Start of Data records
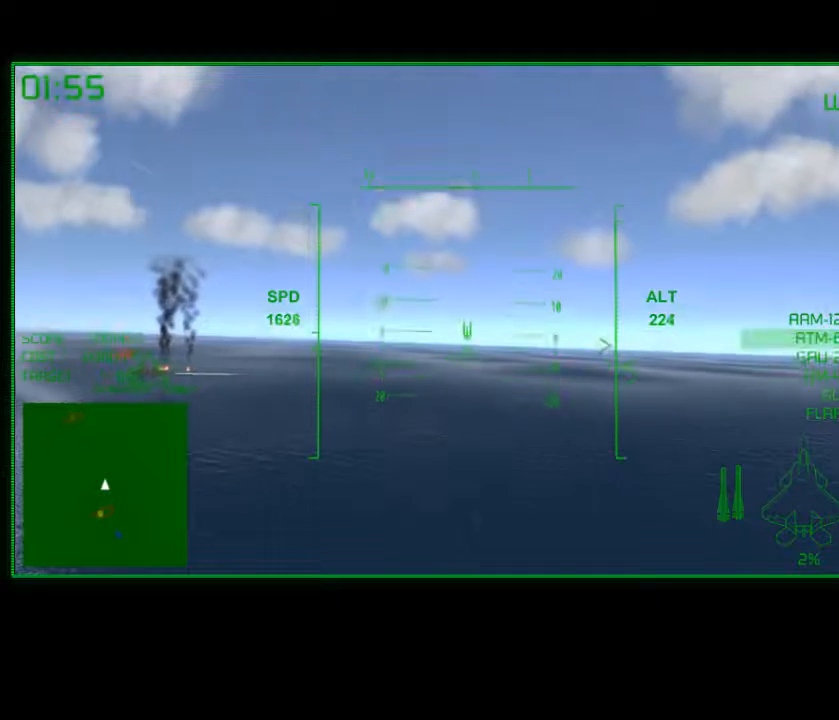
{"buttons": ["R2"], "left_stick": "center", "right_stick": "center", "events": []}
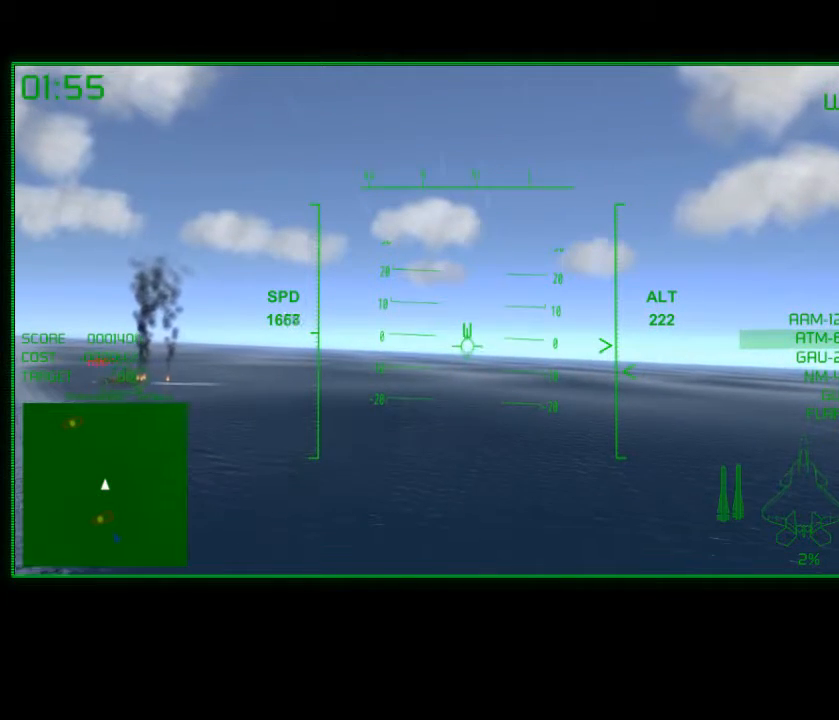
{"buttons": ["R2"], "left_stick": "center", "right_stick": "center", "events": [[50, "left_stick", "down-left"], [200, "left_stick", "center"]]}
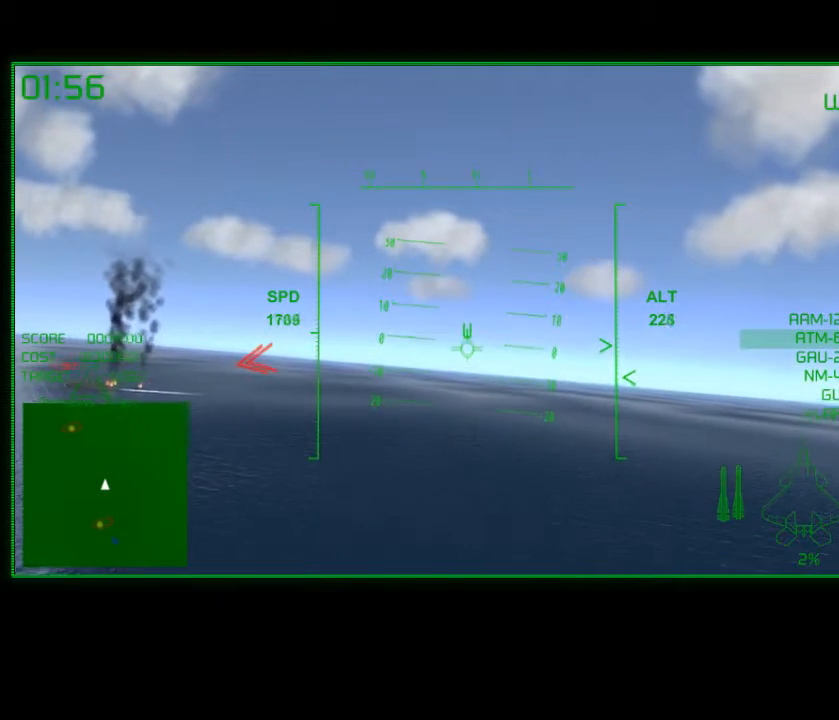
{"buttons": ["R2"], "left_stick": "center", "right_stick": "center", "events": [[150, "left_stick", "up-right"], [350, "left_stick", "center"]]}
End of Data records
Start of Data records
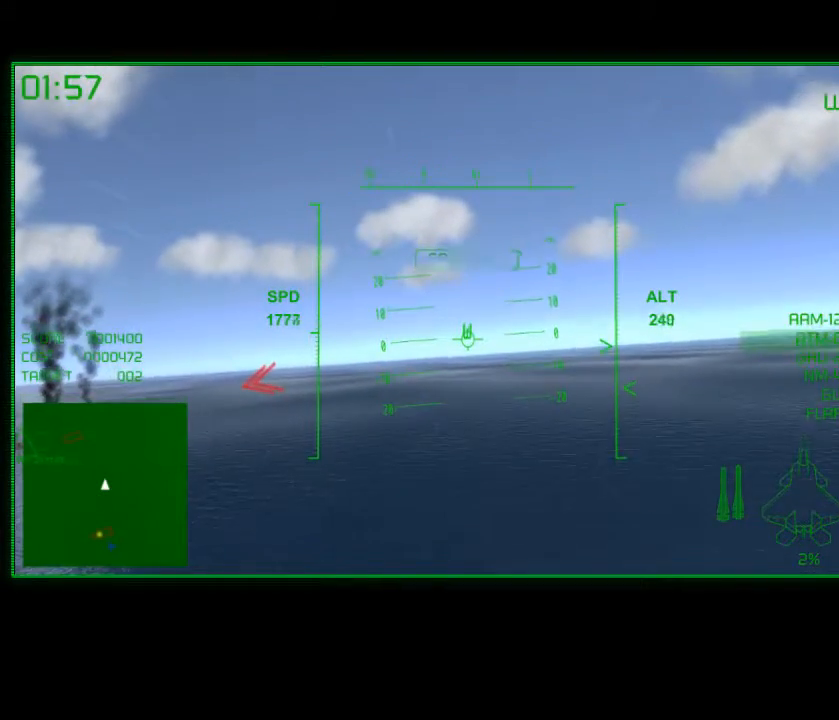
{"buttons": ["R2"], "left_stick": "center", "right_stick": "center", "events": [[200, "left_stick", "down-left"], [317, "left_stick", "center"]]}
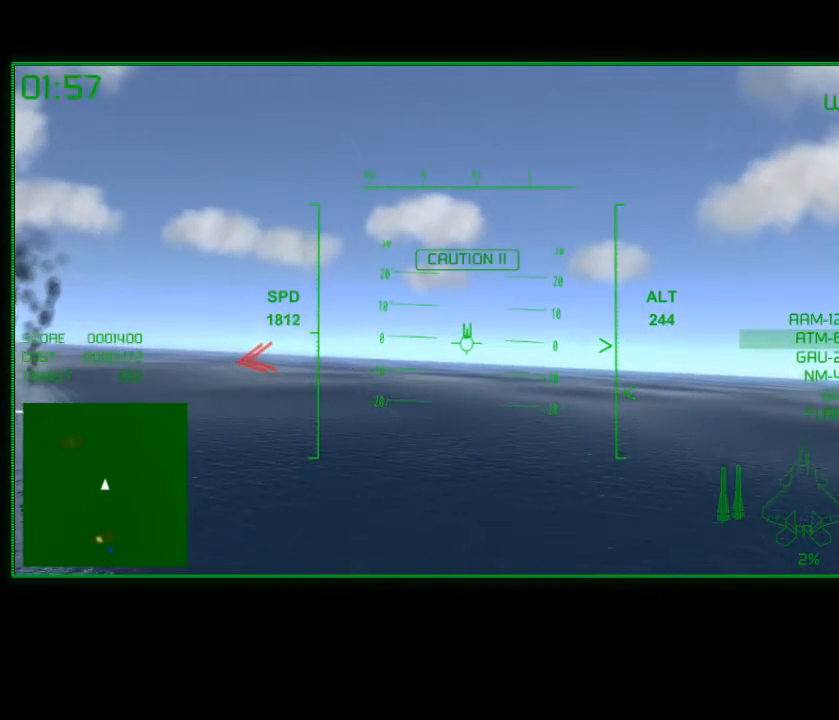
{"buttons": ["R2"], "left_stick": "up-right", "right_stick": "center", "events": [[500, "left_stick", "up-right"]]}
End of Data records
= Action item =
Return every line holding the word "down" from the records.

= Solved problem =
{"buttons": ["R2"], "left_stick": "center", "right_stick": "center", "events": [[50, "left_stick", "down-left"], [200, "left_stick", "center"]]}
{"buttons": ["R2"], "left_stick": "center", "right_stick": "center", "events": [[200, "left_stick", "down-left"], [317, "left_stick", "center"]]}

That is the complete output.